Stored data entries
▬▬▬

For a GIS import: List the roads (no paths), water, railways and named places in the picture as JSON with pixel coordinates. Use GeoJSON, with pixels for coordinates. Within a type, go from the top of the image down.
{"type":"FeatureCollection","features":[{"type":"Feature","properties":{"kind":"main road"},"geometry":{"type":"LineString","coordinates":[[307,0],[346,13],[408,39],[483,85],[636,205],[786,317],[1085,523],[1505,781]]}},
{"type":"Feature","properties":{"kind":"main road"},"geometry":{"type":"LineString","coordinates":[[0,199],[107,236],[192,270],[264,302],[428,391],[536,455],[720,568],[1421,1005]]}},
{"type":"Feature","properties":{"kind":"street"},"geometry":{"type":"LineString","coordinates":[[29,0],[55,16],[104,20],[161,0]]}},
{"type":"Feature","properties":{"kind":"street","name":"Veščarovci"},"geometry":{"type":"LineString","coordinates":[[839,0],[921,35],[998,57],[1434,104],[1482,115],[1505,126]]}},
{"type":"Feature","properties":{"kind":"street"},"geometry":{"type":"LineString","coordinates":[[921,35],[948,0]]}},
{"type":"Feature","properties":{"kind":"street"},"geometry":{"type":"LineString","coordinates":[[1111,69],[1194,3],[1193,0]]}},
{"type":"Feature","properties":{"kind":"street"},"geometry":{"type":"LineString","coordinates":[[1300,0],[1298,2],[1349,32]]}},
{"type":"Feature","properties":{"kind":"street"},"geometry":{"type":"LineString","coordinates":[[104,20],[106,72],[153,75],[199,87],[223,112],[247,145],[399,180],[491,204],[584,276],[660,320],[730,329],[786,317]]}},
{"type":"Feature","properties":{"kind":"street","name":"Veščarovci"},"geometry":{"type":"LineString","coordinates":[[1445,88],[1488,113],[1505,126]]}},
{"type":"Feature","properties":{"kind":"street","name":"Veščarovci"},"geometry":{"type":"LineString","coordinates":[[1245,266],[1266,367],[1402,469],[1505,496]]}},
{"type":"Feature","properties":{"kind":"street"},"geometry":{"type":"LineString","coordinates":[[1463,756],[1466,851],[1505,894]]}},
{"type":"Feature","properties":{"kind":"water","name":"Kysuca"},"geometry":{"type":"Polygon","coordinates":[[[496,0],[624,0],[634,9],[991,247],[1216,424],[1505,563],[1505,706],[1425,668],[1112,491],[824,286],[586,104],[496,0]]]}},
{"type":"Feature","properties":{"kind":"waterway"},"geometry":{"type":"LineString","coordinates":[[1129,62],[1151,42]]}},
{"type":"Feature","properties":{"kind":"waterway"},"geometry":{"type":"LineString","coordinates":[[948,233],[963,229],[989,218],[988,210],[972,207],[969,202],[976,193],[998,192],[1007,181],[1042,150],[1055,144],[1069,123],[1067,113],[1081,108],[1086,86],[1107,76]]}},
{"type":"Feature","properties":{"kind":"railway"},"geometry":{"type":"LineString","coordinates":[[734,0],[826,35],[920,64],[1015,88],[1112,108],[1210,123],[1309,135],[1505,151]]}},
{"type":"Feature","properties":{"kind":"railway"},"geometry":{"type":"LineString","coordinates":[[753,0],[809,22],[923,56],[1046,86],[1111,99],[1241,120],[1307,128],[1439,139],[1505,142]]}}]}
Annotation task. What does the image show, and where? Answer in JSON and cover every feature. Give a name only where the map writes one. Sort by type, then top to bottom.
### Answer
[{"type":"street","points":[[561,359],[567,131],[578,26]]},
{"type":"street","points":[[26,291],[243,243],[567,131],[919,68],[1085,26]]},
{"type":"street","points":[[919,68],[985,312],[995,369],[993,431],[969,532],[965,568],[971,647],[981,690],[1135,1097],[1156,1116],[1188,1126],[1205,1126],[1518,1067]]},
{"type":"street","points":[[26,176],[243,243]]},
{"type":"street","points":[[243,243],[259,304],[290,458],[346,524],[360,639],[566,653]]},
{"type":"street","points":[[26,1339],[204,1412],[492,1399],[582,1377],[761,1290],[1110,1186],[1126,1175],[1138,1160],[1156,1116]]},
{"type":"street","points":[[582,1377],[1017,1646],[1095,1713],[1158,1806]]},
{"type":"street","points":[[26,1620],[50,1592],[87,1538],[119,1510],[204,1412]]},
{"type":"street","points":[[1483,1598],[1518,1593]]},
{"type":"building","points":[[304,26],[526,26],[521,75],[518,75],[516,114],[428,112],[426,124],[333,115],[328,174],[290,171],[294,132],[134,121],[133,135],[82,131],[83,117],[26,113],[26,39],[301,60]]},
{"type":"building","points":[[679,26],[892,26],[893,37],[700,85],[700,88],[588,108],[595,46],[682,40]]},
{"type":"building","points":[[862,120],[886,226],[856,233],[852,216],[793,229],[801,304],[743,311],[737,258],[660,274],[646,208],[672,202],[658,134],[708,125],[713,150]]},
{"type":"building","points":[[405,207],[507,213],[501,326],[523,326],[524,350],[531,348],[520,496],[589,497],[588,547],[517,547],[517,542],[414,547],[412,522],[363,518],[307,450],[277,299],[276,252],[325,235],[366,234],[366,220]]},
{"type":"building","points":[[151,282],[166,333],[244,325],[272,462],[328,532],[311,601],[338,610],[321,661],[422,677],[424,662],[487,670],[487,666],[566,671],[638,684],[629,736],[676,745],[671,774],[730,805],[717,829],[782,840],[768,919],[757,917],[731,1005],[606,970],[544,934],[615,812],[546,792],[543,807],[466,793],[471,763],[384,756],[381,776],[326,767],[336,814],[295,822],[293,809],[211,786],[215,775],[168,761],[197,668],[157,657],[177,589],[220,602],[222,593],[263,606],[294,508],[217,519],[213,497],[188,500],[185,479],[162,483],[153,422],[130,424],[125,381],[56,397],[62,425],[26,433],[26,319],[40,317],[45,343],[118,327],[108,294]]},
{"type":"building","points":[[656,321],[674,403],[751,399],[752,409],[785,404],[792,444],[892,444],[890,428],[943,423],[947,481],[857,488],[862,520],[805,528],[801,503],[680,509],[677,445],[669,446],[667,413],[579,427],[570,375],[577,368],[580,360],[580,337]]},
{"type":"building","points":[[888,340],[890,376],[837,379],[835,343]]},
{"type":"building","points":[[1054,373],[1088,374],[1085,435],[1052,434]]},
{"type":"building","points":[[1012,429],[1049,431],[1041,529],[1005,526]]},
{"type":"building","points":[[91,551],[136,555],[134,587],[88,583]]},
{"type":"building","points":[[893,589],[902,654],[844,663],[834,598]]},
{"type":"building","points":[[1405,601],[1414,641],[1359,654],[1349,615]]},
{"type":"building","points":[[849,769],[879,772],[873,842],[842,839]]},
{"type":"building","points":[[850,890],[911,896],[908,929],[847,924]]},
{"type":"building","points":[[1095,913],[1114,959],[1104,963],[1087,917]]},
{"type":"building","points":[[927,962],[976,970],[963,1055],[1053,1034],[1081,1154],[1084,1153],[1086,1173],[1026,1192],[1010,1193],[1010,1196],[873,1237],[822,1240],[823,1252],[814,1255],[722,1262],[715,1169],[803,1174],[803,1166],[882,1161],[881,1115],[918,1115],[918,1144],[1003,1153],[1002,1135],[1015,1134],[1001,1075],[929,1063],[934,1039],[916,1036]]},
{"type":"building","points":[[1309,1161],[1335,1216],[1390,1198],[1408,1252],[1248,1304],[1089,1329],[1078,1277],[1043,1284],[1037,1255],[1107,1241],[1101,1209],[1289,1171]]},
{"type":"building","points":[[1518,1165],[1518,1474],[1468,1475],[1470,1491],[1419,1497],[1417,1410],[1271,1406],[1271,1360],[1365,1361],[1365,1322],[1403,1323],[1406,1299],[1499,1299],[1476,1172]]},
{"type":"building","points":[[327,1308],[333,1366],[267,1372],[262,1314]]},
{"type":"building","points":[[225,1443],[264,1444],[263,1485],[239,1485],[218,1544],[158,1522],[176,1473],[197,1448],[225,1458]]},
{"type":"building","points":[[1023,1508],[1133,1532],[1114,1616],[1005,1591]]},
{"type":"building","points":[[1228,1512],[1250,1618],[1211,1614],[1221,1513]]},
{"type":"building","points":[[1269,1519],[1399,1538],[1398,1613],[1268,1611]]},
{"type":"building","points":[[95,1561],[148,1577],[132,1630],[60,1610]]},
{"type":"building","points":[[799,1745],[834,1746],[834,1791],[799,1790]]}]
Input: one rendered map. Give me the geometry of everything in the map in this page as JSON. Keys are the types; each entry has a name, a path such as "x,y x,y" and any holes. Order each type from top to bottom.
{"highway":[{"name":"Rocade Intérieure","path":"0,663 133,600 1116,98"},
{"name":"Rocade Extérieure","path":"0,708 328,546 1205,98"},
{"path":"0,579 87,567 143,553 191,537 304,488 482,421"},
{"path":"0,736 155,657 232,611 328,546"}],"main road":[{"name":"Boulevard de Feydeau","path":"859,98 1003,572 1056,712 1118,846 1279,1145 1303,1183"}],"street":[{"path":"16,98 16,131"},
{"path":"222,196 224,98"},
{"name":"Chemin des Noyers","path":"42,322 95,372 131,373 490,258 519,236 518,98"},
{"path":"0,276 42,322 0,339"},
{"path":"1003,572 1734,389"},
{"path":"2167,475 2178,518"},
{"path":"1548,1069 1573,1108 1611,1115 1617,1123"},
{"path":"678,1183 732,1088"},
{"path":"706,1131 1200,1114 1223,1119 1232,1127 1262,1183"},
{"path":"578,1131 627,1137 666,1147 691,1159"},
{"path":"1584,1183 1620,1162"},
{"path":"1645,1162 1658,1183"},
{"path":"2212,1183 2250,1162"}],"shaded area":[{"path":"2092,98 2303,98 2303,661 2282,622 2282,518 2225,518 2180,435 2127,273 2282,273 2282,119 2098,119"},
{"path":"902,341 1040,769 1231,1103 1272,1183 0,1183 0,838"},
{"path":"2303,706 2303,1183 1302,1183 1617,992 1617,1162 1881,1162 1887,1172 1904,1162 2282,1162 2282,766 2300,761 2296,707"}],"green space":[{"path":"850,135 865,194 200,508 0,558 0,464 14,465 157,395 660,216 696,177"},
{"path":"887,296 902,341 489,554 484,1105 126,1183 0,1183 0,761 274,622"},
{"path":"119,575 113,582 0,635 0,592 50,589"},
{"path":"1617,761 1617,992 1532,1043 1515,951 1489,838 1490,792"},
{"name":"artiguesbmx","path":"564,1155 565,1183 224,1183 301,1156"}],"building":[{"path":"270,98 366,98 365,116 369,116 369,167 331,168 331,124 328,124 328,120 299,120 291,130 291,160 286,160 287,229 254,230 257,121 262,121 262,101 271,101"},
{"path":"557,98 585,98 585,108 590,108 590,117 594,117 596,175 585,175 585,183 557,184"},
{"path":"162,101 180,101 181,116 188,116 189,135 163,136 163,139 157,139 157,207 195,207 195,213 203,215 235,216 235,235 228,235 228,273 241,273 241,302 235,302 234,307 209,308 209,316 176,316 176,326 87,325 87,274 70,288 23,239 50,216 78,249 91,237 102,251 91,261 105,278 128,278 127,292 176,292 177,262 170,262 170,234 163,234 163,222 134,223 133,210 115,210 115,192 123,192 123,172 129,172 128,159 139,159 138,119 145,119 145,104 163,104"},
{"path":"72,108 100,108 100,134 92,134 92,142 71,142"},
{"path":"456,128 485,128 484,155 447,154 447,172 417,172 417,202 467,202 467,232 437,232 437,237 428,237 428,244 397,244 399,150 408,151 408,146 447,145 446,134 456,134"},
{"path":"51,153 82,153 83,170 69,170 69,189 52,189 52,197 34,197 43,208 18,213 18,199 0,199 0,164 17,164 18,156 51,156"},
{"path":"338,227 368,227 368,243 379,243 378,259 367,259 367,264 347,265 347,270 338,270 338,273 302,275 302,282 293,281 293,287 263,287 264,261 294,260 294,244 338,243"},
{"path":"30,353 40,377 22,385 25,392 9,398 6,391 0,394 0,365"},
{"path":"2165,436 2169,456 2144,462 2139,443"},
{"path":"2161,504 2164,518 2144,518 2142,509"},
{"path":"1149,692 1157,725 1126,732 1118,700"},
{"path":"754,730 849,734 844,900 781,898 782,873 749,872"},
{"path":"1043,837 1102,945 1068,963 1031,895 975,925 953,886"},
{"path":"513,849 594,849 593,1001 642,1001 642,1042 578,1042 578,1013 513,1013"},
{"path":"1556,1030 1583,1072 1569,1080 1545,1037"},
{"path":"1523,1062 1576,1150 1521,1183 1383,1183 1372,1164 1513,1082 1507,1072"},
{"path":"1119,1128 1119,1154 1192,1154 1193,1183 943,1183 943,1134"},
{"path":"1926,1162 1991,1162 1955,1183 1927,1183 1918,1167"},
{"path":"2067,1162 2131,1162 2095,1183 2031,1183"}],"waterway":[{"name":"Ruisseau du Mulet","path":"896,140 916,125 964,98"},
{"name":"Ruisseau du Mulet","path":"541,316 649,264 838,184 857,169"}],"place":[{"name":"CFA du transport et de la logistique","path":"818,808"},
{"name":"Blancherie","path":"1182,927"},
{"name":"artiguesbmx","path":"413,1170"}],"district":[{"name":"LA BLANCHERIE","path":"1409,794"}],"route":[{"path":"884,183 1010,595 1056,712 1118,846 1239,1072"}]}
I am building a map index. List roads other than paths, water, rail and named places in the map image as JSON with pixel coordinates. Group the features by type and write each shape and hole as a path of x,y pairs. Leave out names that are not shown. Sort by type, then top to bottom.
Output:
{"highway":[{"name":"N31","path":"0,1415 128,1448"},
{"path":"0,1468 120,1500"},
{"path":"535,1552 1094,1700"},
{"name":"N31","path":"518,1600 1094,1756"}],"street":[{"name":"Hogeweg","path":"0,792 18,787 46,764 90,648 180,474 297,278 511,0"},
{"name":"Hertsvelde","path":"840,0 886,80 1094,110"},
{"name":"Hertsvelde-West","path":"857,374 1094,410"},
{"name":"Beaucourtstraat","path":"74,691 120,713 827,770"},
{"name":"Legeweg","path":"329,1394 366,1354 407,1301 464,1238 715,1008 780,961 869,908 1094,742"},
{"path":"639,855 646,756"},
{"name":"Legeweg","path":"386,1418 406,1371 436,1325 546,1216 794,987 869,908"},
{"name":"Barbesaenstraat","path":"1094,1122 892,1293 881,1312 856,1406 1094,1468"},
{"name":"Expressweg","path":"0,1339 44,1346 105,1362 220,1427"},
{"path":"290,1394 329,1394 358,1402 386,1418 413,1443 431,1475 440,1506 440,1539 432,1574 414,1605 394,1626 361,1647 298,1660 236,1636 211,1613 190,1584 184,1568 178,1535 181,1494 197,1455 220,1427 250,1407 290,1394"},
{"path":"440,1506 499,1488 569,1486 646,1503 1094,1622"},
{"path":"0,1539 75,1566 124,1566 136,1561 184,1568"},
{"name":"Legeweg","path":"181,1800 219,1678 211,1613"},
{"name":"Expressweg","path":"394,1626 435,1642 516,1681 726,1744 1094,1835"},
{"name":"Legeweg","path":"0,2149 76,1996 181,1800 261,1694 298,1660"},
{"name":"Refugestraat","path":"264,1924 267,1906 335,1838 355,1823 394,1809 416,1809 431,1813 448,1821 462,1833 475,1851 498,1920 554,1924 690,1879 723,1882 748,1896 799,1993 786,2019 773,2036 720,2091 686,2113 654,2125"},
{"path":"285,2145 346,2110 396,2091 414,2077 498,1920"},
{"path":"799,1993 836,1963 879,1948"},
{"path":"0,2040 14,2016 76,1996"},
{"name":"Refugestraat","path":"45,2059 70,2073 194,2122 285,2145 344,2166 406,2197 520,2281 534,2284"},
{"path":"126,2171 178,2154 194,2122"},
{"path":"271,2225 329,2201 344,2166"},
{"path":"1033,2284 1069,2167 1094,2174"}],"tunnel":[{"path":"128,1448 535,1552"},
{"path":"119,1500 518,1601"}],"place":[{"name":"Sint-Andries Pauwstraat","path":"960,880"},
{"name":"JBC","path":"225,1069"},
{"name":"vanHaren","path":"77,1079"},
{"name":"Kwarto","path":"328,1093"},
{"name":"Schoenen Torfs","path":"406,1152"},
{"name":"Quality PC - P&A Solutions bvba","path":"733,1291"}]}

▬▬▬

## Activity
If a line in the data above contains "Veščarovci", return that line.

## Worked solution
{"type":"Feature","properties":{"kind":"street","name":"Veščarovci"},"geometry":{"type":"LineString","coordinates":[[839,0],[921,35],[998,57],[1434,104],[1482,115],[1505,126]]}},
{"type":"Feature","properties":{"kind":"street","name":"Veščarovci"},"geometry":{"type":"LineString","coordinates":[[1445,88],[1488,113],[1505,126]]}},
{"type":"Feature","properties":{"kind":"street","name":"Veščarovci"},"geometry":{"type":"LineString","coordinates":[[1245,266],[1266,367],[1402,469],[1505,496]]}},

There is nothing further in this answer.